Instructions for the task: Nothing but the lines from the top of the following entries through the line with "6.2 Versioning of Existing Content" should be printed, exactly as they are.
━━ Material supplied
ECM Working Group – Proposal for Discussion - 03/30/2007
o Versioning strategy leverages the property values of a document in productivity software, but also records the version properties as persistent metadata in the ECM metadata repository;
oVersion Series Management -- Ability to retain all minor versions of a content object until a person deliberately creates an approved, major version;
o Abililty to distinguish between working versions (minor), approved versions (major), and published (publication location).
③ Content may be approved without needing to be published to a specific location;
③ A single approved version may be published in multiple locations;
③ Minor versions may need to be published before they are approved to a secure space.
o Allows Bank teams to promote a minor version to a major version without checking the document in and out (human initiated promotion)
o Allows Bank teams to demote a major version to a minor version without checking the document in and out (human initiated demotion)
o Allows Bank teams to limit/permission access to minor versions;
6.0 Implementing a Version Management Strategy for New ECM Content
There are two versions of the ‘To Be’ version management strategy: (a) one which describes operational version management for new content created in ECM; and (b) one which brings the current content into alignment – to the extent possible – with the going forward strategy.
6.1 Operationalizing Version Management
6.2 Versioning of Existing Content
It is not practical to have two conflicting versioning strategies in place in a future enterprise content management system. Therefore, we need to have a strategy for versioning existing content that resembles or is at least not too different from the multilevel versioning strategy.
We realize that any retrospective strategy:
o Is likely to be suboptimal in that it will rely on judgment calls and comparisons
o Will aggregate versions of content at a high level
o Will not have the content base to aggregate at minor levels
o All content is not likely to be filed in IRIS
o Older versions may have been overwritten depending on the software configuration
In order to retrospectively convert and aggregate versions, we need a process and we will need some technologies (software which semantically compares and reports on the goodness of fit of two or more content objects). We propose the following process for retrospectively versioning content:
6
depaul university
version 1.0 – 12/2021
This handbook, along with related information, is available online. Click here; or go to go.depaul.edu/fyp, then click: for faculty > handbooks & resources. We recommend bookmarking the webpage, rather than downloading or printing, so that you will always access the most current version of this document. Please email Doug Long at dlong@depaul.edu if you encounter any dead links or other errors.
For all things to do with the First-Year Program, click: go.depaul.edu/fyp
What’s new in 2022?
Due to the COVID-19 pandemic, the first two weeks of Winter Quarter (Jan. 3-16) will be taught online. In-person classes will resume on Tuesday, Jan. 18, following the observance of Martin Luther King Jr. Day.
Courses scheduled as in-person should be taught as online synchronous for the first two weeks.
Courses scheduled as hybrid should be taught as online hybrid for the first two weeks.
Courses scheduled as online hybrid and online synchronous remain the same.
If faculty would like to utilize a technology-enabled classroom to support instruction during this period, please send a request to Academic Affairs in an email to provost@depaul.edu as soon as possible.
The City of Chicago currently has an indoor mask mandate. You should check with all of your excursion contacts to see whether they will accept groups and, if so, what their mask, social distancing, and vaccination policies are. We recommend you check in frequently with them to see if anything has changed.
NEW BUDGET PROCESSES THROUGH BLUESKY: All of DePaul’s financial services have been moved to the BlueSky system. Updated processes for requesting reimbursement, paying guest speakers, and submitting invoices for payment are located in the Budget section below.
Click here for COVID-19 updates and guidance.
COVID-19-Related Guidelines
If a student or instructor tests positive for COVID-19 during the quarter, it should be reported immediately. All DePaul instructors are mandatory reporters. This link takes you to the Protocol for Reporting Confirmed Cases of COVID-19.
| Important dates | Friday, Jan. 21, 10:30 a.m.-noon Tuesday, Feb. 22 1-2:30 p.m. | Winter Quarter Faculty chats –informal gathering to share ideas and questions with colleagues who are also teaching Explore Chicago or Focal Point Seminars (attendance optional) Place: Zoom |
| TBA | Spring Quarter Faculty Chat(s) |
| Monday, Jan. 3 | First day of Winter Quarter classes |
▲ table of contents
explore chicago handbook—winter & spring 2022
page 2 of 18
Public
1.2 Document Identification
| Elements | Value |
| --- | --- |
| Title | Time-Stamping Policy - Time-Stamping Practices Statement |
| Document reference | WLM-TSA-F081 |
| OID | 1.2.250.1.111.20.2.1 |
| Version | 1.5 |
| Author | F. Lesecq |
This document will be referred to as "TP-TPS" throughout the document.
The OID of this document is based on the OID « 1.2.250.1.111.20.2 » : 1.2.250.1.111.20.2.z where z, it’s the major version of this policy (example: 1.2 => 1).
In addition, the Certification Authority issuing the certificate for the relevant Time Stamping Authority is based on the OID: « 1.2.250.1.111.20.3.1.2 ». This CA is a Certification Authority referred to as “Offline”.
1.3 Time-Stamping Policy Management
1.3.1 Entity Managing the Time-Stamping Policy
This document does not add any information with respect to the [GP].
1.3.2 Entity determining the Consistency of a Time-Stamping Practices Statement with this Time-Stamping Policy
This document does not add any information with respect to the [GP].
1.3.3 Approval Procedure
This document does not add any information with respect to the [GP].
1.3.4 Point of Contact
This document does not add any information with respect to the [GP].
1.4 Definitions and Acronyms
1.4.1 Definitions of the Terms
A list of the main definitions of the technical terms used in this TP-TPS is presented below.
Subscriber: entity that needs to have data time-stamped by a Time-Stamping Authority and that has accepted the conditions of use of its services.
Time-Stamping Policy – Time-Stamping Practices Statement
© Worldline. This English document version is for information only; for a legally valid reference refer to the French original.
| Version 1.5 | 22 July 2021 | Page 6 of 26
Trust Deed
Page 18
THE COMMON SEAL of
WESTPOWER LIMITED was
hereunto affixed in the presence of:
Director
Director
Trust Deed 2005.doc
━━━━
Finished task:
ECM Working Group – Proposal for Discussion - 03/30/2007
o Versioning strategy leverages the property values of a document in productivity software, but also records the version properties as persistent metadata in the ECM metadata repository;
oVersion Series Management -- Ability to retain all minor versions of a content object until a person deliberately creates an approved, major version;
o Abililty to distinguish between working versions (minor), approved versions (major), and published (publication location).
③ Content may be approved without needing to be published to a specific location;
③ A single approved version may be published in multiple locations;
③ Minor versions may need to be published before they are approved to a secure space.
o Allows Bank teams to promote a minor version to a major version without checking the document in and out (human initiated promotion)
o Allows Bank teams to demote a major version to a minor version without checking the document in and out (human initiated demotion)
o Allows Bank teams to limit/permission access to minor versions;
6.0 Implementing a Version Management Strategy for New ECM Content
There are two versions of the ‘To Be’ version management strategy: (a) one which describes operational version management for new content created in ECM; and (b) one which brings the current content into alignment – to the extent possible – with the going forward strategy.
6.1 Operationalizing Version Management
6.2 Versioning of Existing Content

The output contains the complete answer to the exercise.